Pubblicato il 23 Giugno 2009 - 20:29 OLTRE 6 MESI FA

Paola Malatesta, detta la Parisina, nacque in un giorno imprecisato del 1404, rampolla del potente lignaggio di quei Malatesti che da più di un secolo dominava le terre di Rimini e dintorni. Pochi giorni dopo il parto, la madre, Lucrezia Ordelaffi, decedeva. L’ingestione di un’ingente dose di veleno ne terminava i giorni punendola con la morte, della sua partecipazione ad una congiura di palazzo. Paola, ancora in fasce, fu affidata, secondo il volere del padre, alle cure materne e alla sorveglianza dello zio, Carlo Malatesta e di sua moglie, Elisabetta Gonzaga.

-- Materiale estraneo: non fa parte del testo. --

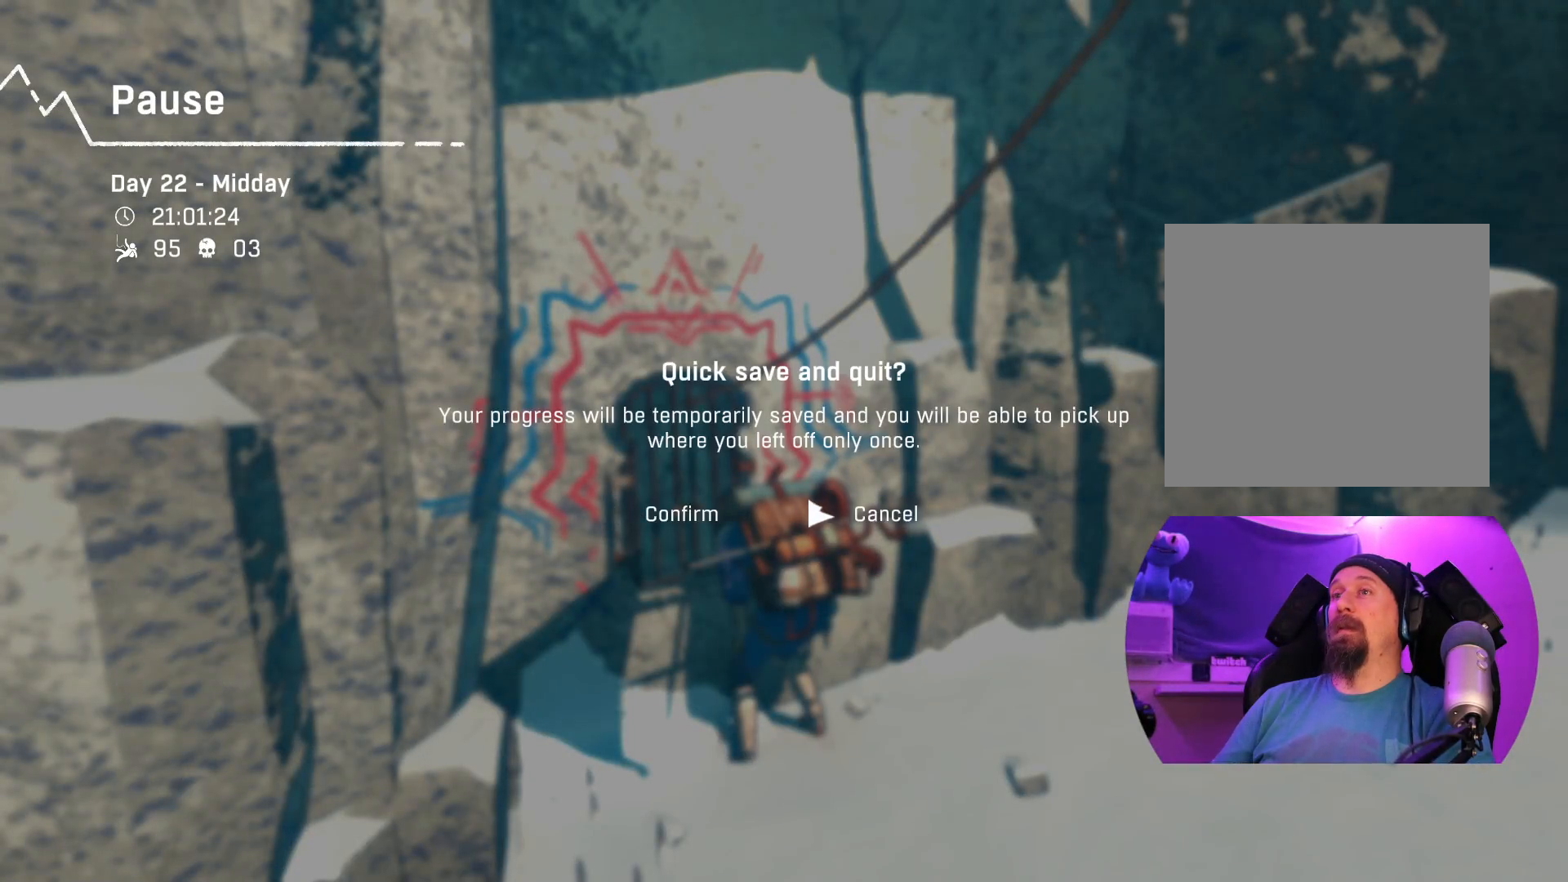
{"buttons": [], "left_stick": "center", "right_stick": "center", "events": [[200, "left_stick", "center"]]}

L’educazione di Paola fu curata con zelo. I genitori adottivi non risparmiarono nulla per la formazione della giovane, che rivelava fin dai suoi primi passi a corte rara eleganza e intelligenza. Nel castello di Rimini la sua infanzia trascorse serenamente tra i maestri di latino e di francese, di eloquio e di conversazione, di lettere e galateo. Ancora bambina fu avviata ai cortesi passatempi tipici dell’epoca: lettura di romanzi, equitazione, caccia, falconeria, suonate per arpa. Nulla mancava a questo prodigio di eleganza e bellezza, che presto si conquistò, per la sua naturale grazia, l’affettuoso nomignolo di Parisina, ovvero la Parigina, volendo così indicarne le squisite maniere, l’incedere elegante, i raffinati passatempi.

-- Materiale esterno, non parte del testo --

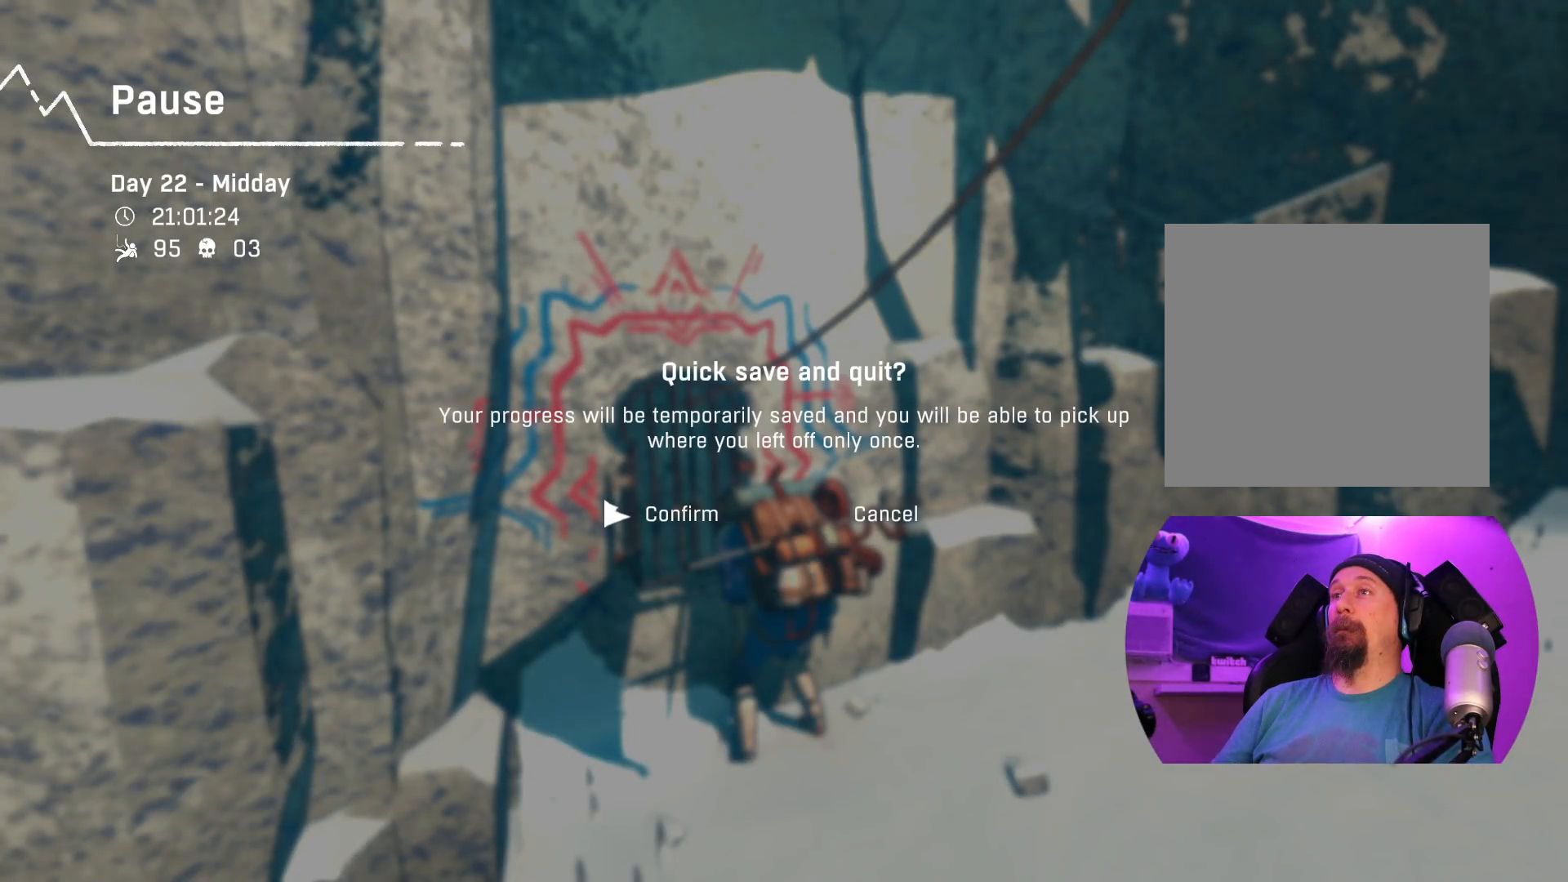
{"buttons": [], "left_stick": "center", "right_stick": "center", "events": []}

Al tempo, tra i nobili, il matrimonio di una fanciulla assolveva svariati compiti. Trattato di pace, accordo militare, atto di espansione territoriale, il vincolo nuziale era, parafrasando Clausewitz, la prosecuzione della politica con altri mezzi. Normale dunque che, dietro l’unione di nobili rampolli, si celassero i malcelati intrighi di una corte di diplomatici e faccendieri. Nel caso di Paola, il prestigioso “ruffiano” fu niente di meno che la Serenissima repubblica di Venezia. Quest’ultima, desiderosa di un accordo tra Rimini e Ferrara in funzione antimilanese, premeva perché le casate dei Maletesti e degli Estensi stringessero un’alleanza politica. Fu dunque deciso, senza che Paola fosse consultata, che la giovane Malatesta sarebbe andata al più presto in sposa al marchese di Ferrara, Niccolò III.
Quando comunicarono a Paola il suo imminente matrimonio con Niccolò III, il cuore le sobbalzò in gola. I suoi tredici anni da poco compiuti venivano, d’un colpo, offerti alle voglie del quarantenne Niccolò III in pegno della politica adriatica di Venezia. A peggiore le cose, veniva la fama del marchese, descritto dalle cronache del tempo come “pingue e sensuale”. Inoltre, la nomea del signore di Ferrara non era attestata solo da effimere voci maligne. Un manipolo di figli bastardi, frutto di diversi rapporti extraconiugali, vivevano, dopo essere stati naturalizzati dal padre, negli alloggi del palazzo marchionale. Quello stesso palazzo dove Paola si accingeva a passare il resto della sua vita.
Le nozze di Paola con Niccolò III si svolsero sotto il peggiore degli auspici. In quell’anno domini 1418 Ferrara era colpita dalla peste e, sebbene si fosse superato il picco del contagio, si temeva l’occasione di una nuova epidemia. Le autorità cittadine decisero dunque, per evitare una recrudescenza del morbo, che per l’ingresso della neomarchesa fosse proibita ogni manifestazione pubblica. Quando Paola entrò nella città impiagata, accompagnata da lunga silenziosa teoria di carrozze e cavalli, a più d’uno sembrò di assistere all’ingresso di una processione funebre, invece che d’un corteo nuziale.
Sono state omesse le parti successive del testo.